The midbody (MB) is a transient structure at the spindle midzone that is required for cytokinesis, the terminal stage of cell division. Long ignored as a vestigial remnant of cytokinesis, MBs are released post-abscission as extracellular vesicles called MB remnants (MBRs) and more evidence suggest that they can modulate cell proliferation, fate decisions, tissue polarity, neuronal architecture, and tumorigenic behavior. Here, we demonstrate that the MB matrix—the structurally amorphous MB core of unknown composition—is the site of ribonucleoprotein assembly and is enriched in mRNAs that encode proteins involved in cell fate, oncogenesis, and pluripotency, that we are calling the MB granule.
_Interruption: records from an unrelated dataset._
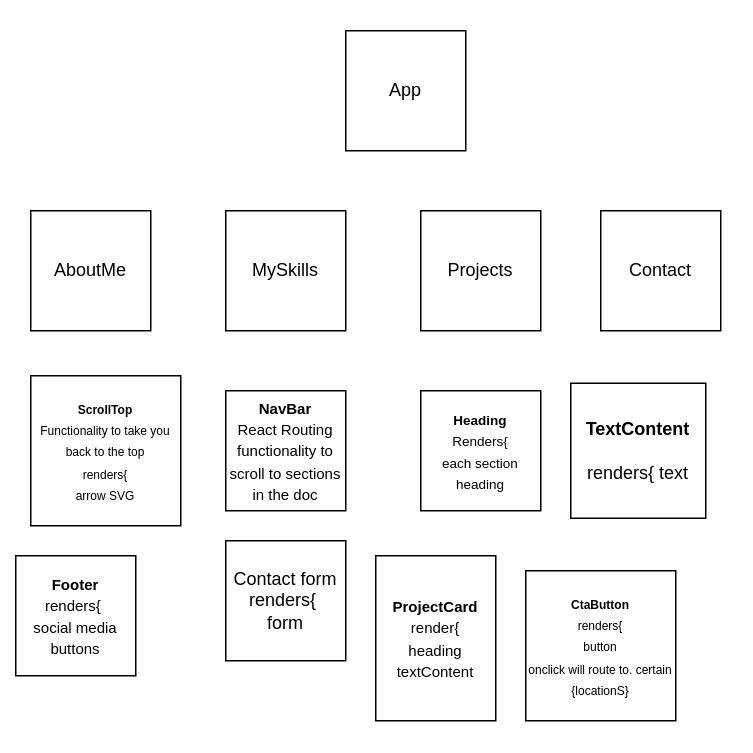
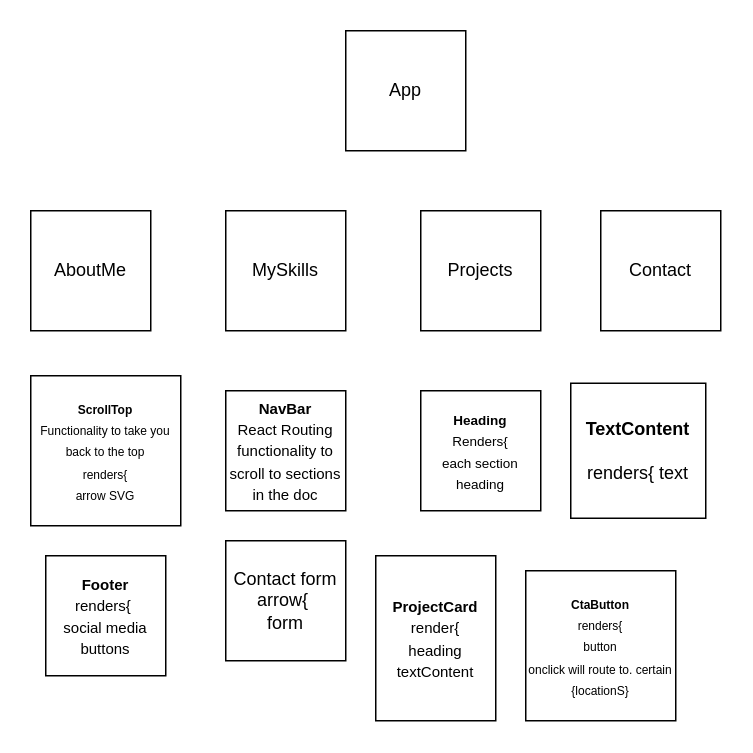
  <mxCell id="0" />
  <mxCell id="1" parent="0" />
  <mxCell id="2" value="&lt;font color=&quot;#000000&quot;&gt;App&lt;/font&gt;" style="whiteSpace=wrap;html=1;aspect=fixed;fillColor=#FFFFFF;" vertex="1" parent="1"><mxGeometry x="230" y="20" width="80" height="80" as="geometry" /></mxCell>
  <mxCell id="3" value="&lt;font color=&quot;#000000&quot;&gt;AboutMe&lt;/font&gt;" style="whiteSpace=wrap;html=1;aspect=fixed;fillColor=#FFFFFF;" vertex="1" parent="1"><mxGeometry x="20" y="140" width="80" height="80" as="geometry" /></mxCell>
  <mxCell id="4" value="&lt;font color=&quot;#000000&quot; style=&quot;font-size: 10px&quot;&gt;&lt;b&gt;NavBar&lt;br&gt;&lt;/b&gt;React Routing&lt;br&gt;functionality to scroll to sections in the doc&lt;br&gt;&lt;/font&gt;" style="whiteSpace=wrap;html=1;aspect=fixed;fillColor=#FFFFFF;" vertex="1" parent="1"><mxGeometry x="150" y="260" width="80" height="80" as="geometry" /></mxCell>
  <mxCell id="5" value="&lt;b style=&quot;color: rgb(0 , 0 , 0) ; font-size: 8px&quot;&gt;ScrollTop&lt;/b&gt;&lt;br style=&quot;color: rgb(0 , 0 , 0) ; font-size: 8px&quot;&gt;&lt;span style=&quot;color: rgb(0 , 0 , 0) ; font-size: 8px&quot;&gt;Functionality to take you back to the top&lt;/span&gt;&lt;br style=&quot;color: rgb(0 , 0 , 0) ; font-size: 8px&quot;&gt;&lt;span style=&quot;color: rgb(0 , 0 , 0) ; font-size: 8px&quot;&gt;renders{&lt;/span&gt;&lt;br style=&quot;color: rgb(0 , 0 , 0) ; font-size: 8px&quot;&gt;&lt;span style=&quot;color: rgb(0 , 0 , 0) ; font-size: 8px&quot;&gt;arrow SVG&lt;/span&gt;&lt;font color=&quot;#000000&quot; style=&quot;font-size: 8px&quot;&gt;&lt;br&gt;&lt;/font&gt;" style="whiteSpace=wrap;html=1;aspect=fixed;fillColor=#FFFFFF;" vertex="1" parent="1"><mxGeometry x="20" y="250" width="100" height="100" as="geometry" /></mxCell>
  <mxCell id="6" value="&lt;span style=&quot;color: rgb(0 , 0 , 0)&quot;&gt;MySkills&lt;/span&gt;" style="whiteSpace=wrap;html=1;aspect=fixed;fillColor=#FFFFFF;" vertex="1" parent="1"><mxGeometry x="150" y="140" width="80" height="80" as="geometry" /></mxCell>
  <mxCell id="7" value="&lt;span style=&quot;color: rgb(0 , 0 , 0)&quot;&gt;Projects&lt;/span&gt;" style="whiteSpace=wrap;html=1;aspect=fixed;fillColor=#FFFFFF;" vertex="1" parent="1"><mxGeometry x="280" y="140" width="80" height="80" as="geometry" /></mxCell>
  <mxCell id="8" value="&lt;font color=&quot;#000000&quot;&gt;Contact&lt;/font&gt;" style="whiteSpace=wrap;html=1;aspect=fixed;fillColor=#FFFFFF;" vertex="1" parent="1"><mxGeometry x="400" y="140" width="80" height="80" as="geometry" /></mxCell>
  <mxCell id="9" value="&lt;font color=&quot;#000000&quot; style=&quot;font-size: 9px&quot;&gt;&lt;b&gt;Heading&lt;br&gt;&lt;/b&gt;Renders{&lt;br&gt;each section heading&lt;br&gt;&lt;/font&gt;" style="whiteSpace=wrap;html=1;aspect=fixed;fillColor=#FFFFFF;" vertex="1" parent="1"><mxGeometry x="280" y="260" width="80" height="80" as="geometry" /></mxCell>
  <mxCell id="10" value="&lt;font color=&quot;#000000&quot;&gt;&lt;b&gt;TextContent&lt;br&gt;&lt;/b&gt;&lt;br&gt;renders{ text&lt;br&gt;&lt;/font&gt;" style="whiteSpace=wrap;html=1;aspect=fixed;fillColor=#FFFFFF;" vertex="1" parent="1"><mxGeometry x="380" y="255" width="90" height="90" as="geometry" /></mxCell>
  <mxCell id="11" value="&lt;font color=&quot;#000000&quot; style=&quot;font-size: 8px&quot;&gt;&lt;b&gt;CtaButton&lt;/b&gt;&lt;br&gt;renders{&lt;br&gt;button&lt;br&gt;onclick will route to. certain {locationS}&lt;br&gt;&lt;/font&gt;" style="whiteSpace=wrap;html=1;aspect=fixed;fillColor=#FFFFFF;" vertex="1" parent="1"><mxGeometry x="350" y="380" width="100" height="100" as="geometry" /></mxCell>
  <mxCell id="12" value="&lt;font color=&quot;#000000&quot; style=&quot;font-size: 10px&quot;&gt;&lt;b&gt;ProjectCard&lt;/b&gt;&lt;br&gt;render{&lt;br&gt;heading&lt;br&gt;textContent&lt;br&gt;&lt;/font&gt;" style="whiteSpace=wrap;html=1;aspect=fixed;fillColor=#FFFFFF;" vertex="1" parent="1"><mxGeometry x="250" y="370" width="80" height="110" as="geometry" /></mxCell>
- <mxCell id="13" value="&lt;span style=&quot;color: rgb(0 , 0 , 0)&quot;&gt;Contact form&lt;br&gt;renders{&amp;nbsp;&lt;br&gt;form&lt;br&gt;&lt;/span&gt;" style="whiteSpace=wrap;html=1;aspect=fixed;fillColor=#FFFFFF;" vertex="1" parent="1"><mxGeometry x="150" y="360" width="80" height="80" as="geometry" /></mxCell>
- <mxCell id="14" value="&lt;span style=&quot;color: rgb(0 , 0 , 0) ; font-size: 10px&quot;&gt;&lt;b&gt;Footer&lt;/b&gt;&lt;br&gt;renders{&amp;nbsp;&lt;br&gt;social media buttons&lt;br&gt;&lt;/span&gt;" style="whiteSpace=wrap;html=1;aspect=fixed;fillColor=#FFFFFF;" vertex="1" parent="1"><mxGeometry x="10" y="370" width="80" height="80" as="geometry" /></mxCell>
+ <mxCell id="13" value="&lt;span style=&quot;color: rgb(0 , 0 , 0)&quot;&gt;Contact form&lt;br&gt;arrow{&amp;nbsp;&lt;br&gt;form&lt;br&gt;&lt;/span&gt;" style="whiteSpace=wrap;html=1;aspect=fixed;fillColor=#FFFFFF;" vertex="1" parent="1"><mxGeometry x="150" y="360" width="80" height="80" as="geometry" /></mxCell>
+ <mxCell id="14" value="&lt;span style=&quot;color: rgb(0 , 0 , 0) ; font-size: 10px&quot;&gt;&lt;b&gt;Footer&lt;/b&gt;&lt;br&gt;renders{&amp;nbsp;&lt;br&gt;social media buttons&lt;br&gt;&lt;/span&gt;" style="whiteSpace=wrap;html=1;aspect=fixed;fillColor=#FFFFFF;" vertex="1" parent="1"><mxGeometry x="30" y="370" width="80" height="80" as="geometry" /></mxCell>
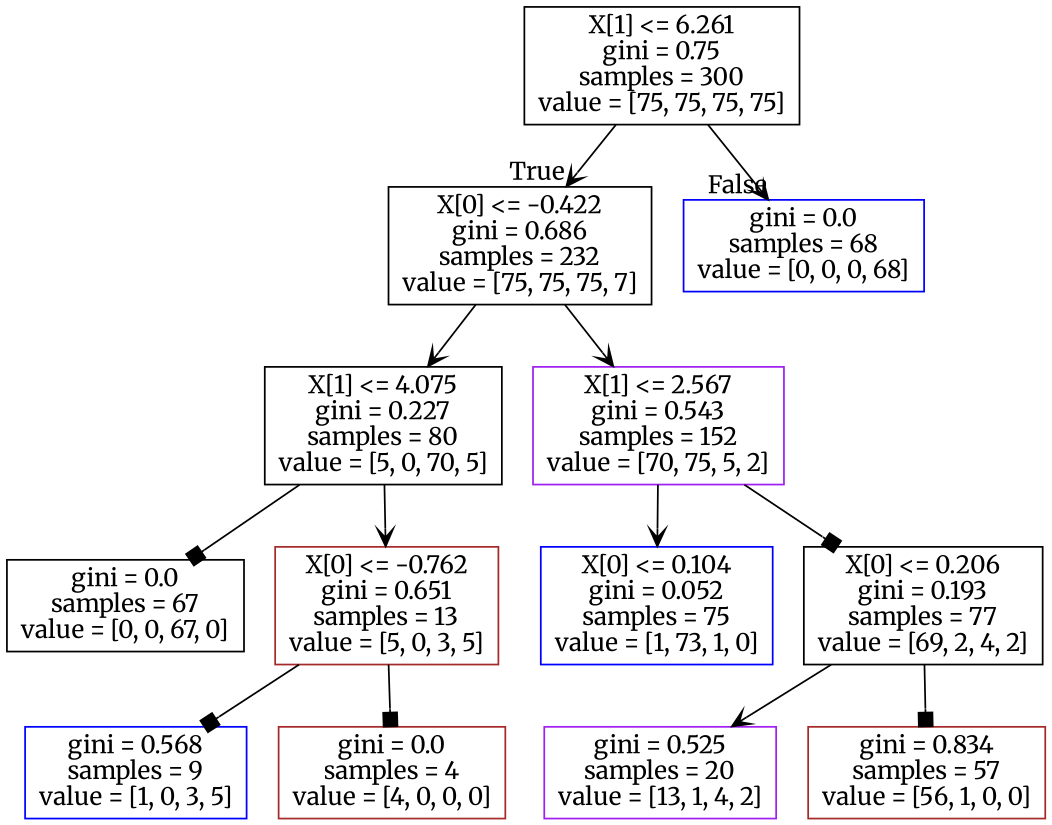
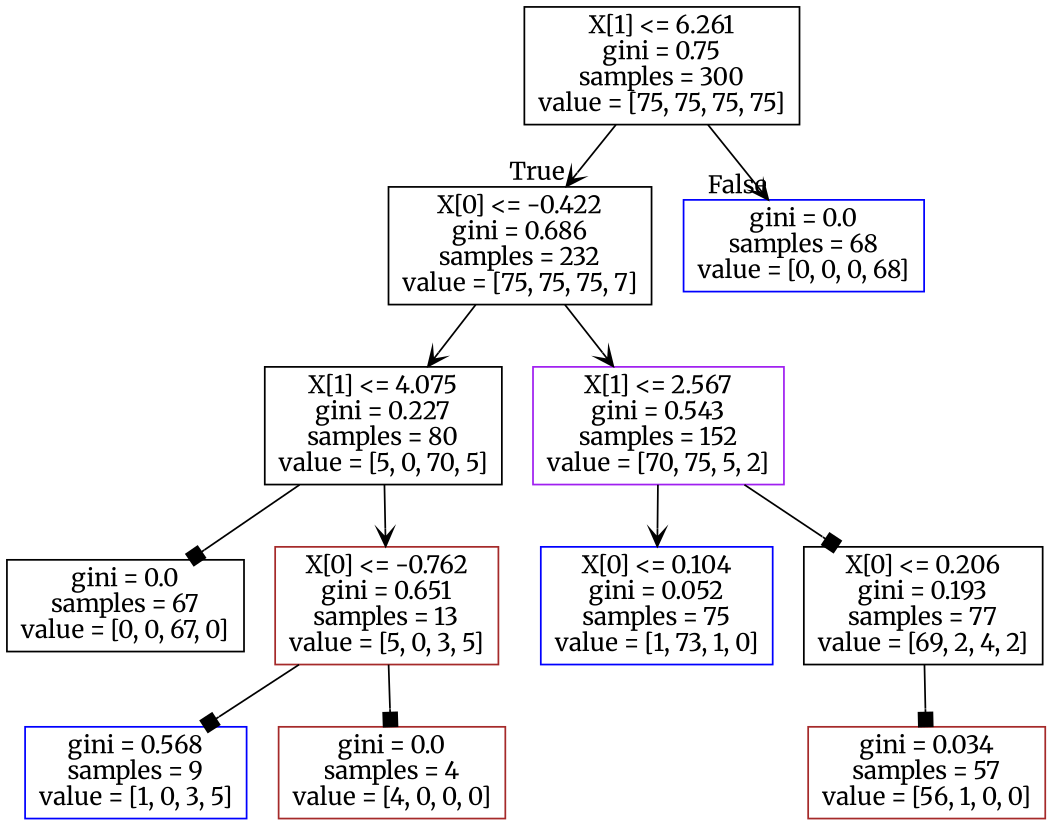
  digraph {
    fontname=Merriweather
    node [color=black fontname=Merriweather shape=box]
    edge [arrowhead=vee fontname=Merriweather]
    n1 [label="X[1] <= 6.261\ngini = 0.75\nsamples = 300\nvalue = [75, 75, 75, 75]"]
    n2 [label="X[0] <= -0.422\ngini = 0.686\nsamples = 232\nvalue = [75, 75, 75, 7]"]
    n3 [color=blue label="gini = 0.0\nsamples = 68\nvalue = [0, 0, 0, 68]"]
    n4 [label="X[1] <= 4.075\ngini = 0.227\nsamples = 80\nvalue = [5, 0, 70, 5]"]
    n5 [color=purple label="X[1] <= 2.567\ngini = 0.543\nsamples = 152\nvalue = [70, 75, 5, 2]"]
    n6 [label="gini = 0.0\nsamples = 67\nvalue = [0, 0, 67, 0]"]
    n7 [color=brown label="X[0] <= -0.762\ngini = 0.651\nsamples = 13\nvalue = [5, 0, 3, 5]"]
    n8 [color=blue label="X[0] <= 0.104\ngini = 0.052\nsamples = 75\nvalue = [1, 73, 1, 0]"]
    n9 [label="X[0] <= 0.206\ngini = 0.193\nsamples = 77\nvalue = [69, 2, 4, 2]"]
    n10 [color=blue label="gini = 0.568\nsamples = 9\nvalue = [1, 0, 3, 5]"]
    n11 [color=brown label="gini = 0.0\nsamples = 4\nvalue = [4, 0, 0, 0]"]
-   n12 [color=purple label="gini = 0.525\nsamples = 20\nvalue = [13, 1, 4, 2]"]
-   n13 [color=brown label="gini = 0.834\nsamples = 57\nvalue = [56, 1, 0, 0]"]
+   n13 [color=brown label="gini = 0.034\nsamples = 57\nvalue = [56, 1, 0, 0]"]
    n1 -> n2 [headlabel=True labelangle=45 labeldistance=2.5]
    n1 -> n3 [headlabel=False labelangle=-45 labeldistance=2.5]
    n2 -> n4
    n2 -> n5
    n4 -> n6 [arrowhead=box]
    n4 -> n7
    n5 -> n8
    n5 -> n9 [arrowhead=box]
    n7 -> n10 [arrowhead=box]
    n7 -> n11 [arrowhead=box]
-   n9 -> n12
    n9 -> n13 [arrowhead=box]
  }
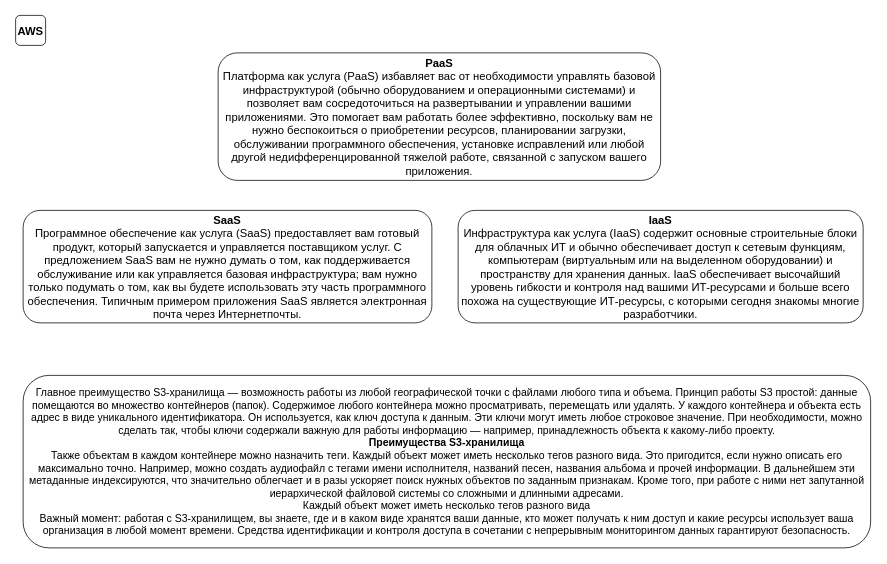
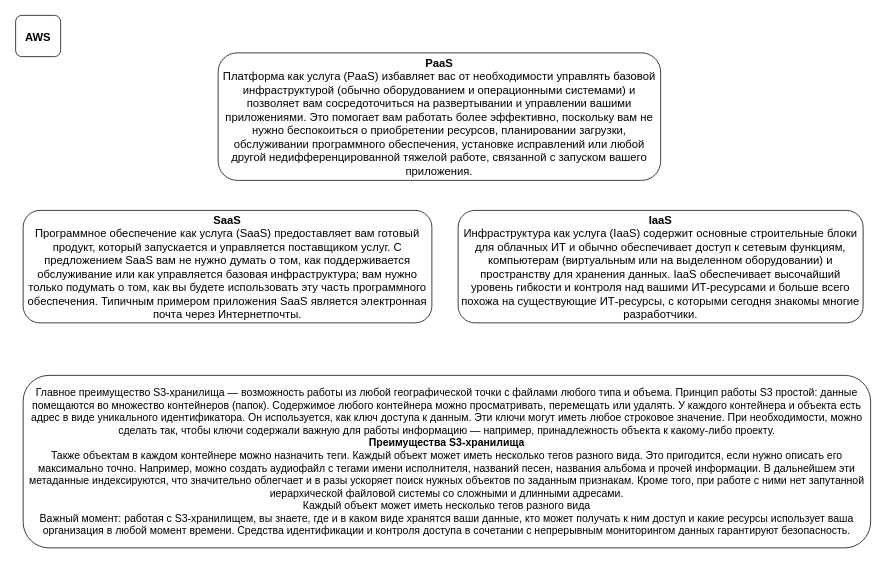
  <mxCell id="0" />
  <mxCell id="1" parent="0" />
  <mxCell id="2" value="&lt;div&gt;&lt;b&gt;IaaS&lt;/b&gt;&lt;/div&gt;&lt;div&gt;&lt;span style=&quot;&quot;&gt;&#09;&#09;&lt;/span&gt;Инфраструктура как услуга (IaaS) содержит основные строительные блоки для облачных ИТ и обычно обеспечивает доступ к сетевым функциям, компьютерам (виртуальным или на выделенном оборудовании) и пространству для хранения данных. IaaS обеспечивает высочайший уровень гибкости и контроля над вашими ИТ-ресурсами и больше всего похожа на существующие ИТ-ресурсы, с которыми сегодня знакомы многие разработчики.&lt;/div&gt;" style="rounded=1;whiteSpace=wrap;html=1;fontSize=15;" vertex="1" parent="1"><mxGeometry x="610" y="280" width="540" height="150" as="geometry" /></mxCell>
  <mxCell id="3" value="&lt;b&gt;PaaS&lt;br&gt;&lt;/b&gt;&#09;&#09;Платформа как услуга (PaaS) избавляет вас от необходимости управлять базовой инфраструктурой (обычно оборудованием и операционными системами) и позволяет вам сосредоточиться на развертывании и управлении вашими приложениями. Это помогает вам работать более эффективно, поскольку вам не нужно беспокоиться о приобретении ресурсов, планировании загрузки, обслуживании программного обеспечения, установке исправлений или любой другой недифференцированной тяжелой работе, связанной с запуском вашего приложения." style="rounded=1;whiteSpace=wrap;html=1;fontSize=15;" vertex="1" parent="1"><mxGeometry x="290" y="70" width="590" height="170" as="geometry" /></mxCell>
  <mxCell id="4" value="&lt;b&gt;SaaS&lt;br&gt;&lt;/b&gt;&#09;&#09;Программное обеспечение как услуга (SaaS) предоставляет вам готовый продукт, который запускается и управляется поставщиком услуг. С предложением SaaS вам не нужно думать о том, как поддерживается обслуживание или как управляется базовая инфраструктура; вам нужно только подумать о том, как вы будете использовать эту часть программного обеспечения. Типичным примером приложения SaaS является электронная почта через Интернетпочты." style="rounded=1;whiteSpace=wrap;html=1;fontSize=15;" vertex="1" parent="1"><mxGeometry x="30" y="280" width="545" height="150" as="geometry" /></mxCell>
- <mxCell id="5" value="AWS" style="rounded=1;whiteSpace=wrap;html=1;fontStyle=1;fontSize=15;" vertex="1" parent="1"><mxGeometry x="20" y="20" width="40" height="40" as="geometry" /></mxCell>
+ <mxCell id="5" value="AWS" style="rounded=1;whiteSpace=wrap;html=1;fontStyle=1;fontSize=15;" vertex="1" parent="1"><mxGeometry x="20" y="20" width="60" height="55" as="geometry" /></mxCell>
  <mxCell id="6" value="&lt;div style=&quot;font-size: 14px;&quot;&gt;&lt;span style=&quot;background-color: initial; font-size: 14px;&quot;&gt;Главное преимущество S3-хранилища — возможность работы из любой географической точки с файлами любого типа и объема. Принцип работы S3 простой: данные помещаются во множество контейнеров (папок). Содержимое любого контейнера можно просматривать, перемещать или удалять. У каждого контейнера и объекта есть адрес в виде уникального идентификатора. Он используется, как ключ доступа к данным. Эти ключи могут иметь любое строковое значение. При необходимости, можно сделать так, чтобы ключи содержали важную для работы информацию — например, принадлежность объекта к какому-либо проекту.&lt;/span&gt;&lt;/div&gt;&lt;div style=&quot;font-size: 14px;&quot;&gt;&lt;span style=&quot;background-color: initial; font-size: 14px;&quot;&gt;&lt;b style=&quot;font-size: 14px;&quot;&gt;Преимущества S3-хранилища&lt;/b&gt;&lt;/span&gt;&lt;/div&gt;&lt;div style=&quot;font-size: 14px;&quot;&gt;&lt;span style=&quot;background-color: initial; font-size: 14px;&quot;&gt;Также объектам в каждом контейнере можно назначить теги. Каждый объект может иметь несколько тегов разного вида. Это пригодится, если нужно описать его максимально точно. Например, можно создать аудиофайл с тегами имени исполнителя, названий песен, названия альбома и прочей информации. В дальнейшем эти метаданные индексируются, что значительно облегчает и в разы ускоряет поиск нужных объектов по заданным признакам. Кроме того, при работе с ними нет запутанной иерархической файловой системы со сложными и длинными адресами.&lt;/span&gt;&lt;/div&gt;&lt;div style=&quot;font-size: 14px;&quot;&gt;&lt;span style=&quot;background-color: initial; font-size: 14px;&quot;&gt;Каждый объект может иметь несколько тегов разного вида&lt;/span&gt;&lt;/div&gt;&lt;div style=&quot;font-size: 14px;&quot;&gt;&lt;span style=&quot;background-color: initial; font-size: 14px;&quot;&gt;Важный момент: работая с S3-хранилищем, вы знаете, где и в каком виде хранятся ваши данные, кто может получать к ним доступ и какие ресурсы использует ваша организация в любой момент времени. Средства идентификации и контроля доступа в сочетании с непрерывным мониторингом данных гарантируют безопасность.&lt;/span&gt;&lt;/div&gt;" style="rounded=1;whiteSpace=wrap;html=1;align=center;fontSize=14;" vertex="1" parent="1"><mxGeometry x="30" y="500" width="1130" height="230" as="geometry" /></mxCell>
Using a quantitative transcriptomic approach, we identified a population of mRNAs enriched in MBs and confirmed their presence in signaling MBRs released by abscission. The MB granule is unique in that it is translationally active, contains both small and large ribosomal subunits, and has both membrane-less and membrane-bound states. Both MBs and post-abscission MBRs are sites of spatiotemporally regulated translation, which is initiated when nascent daughter cells re-enter G1 and continues after extracellular release. We present a model in which the assembly of RNP complexes are central to MB function and suggest the MBR serves as a novel mode of RNA-based intercellular communication with a defined biogenesis that is coupled to abscission, and inherently links cell division status with signaling capacity. To our knowledge, this is the first example of an autonomous large extracellular vesicle with active translation activity.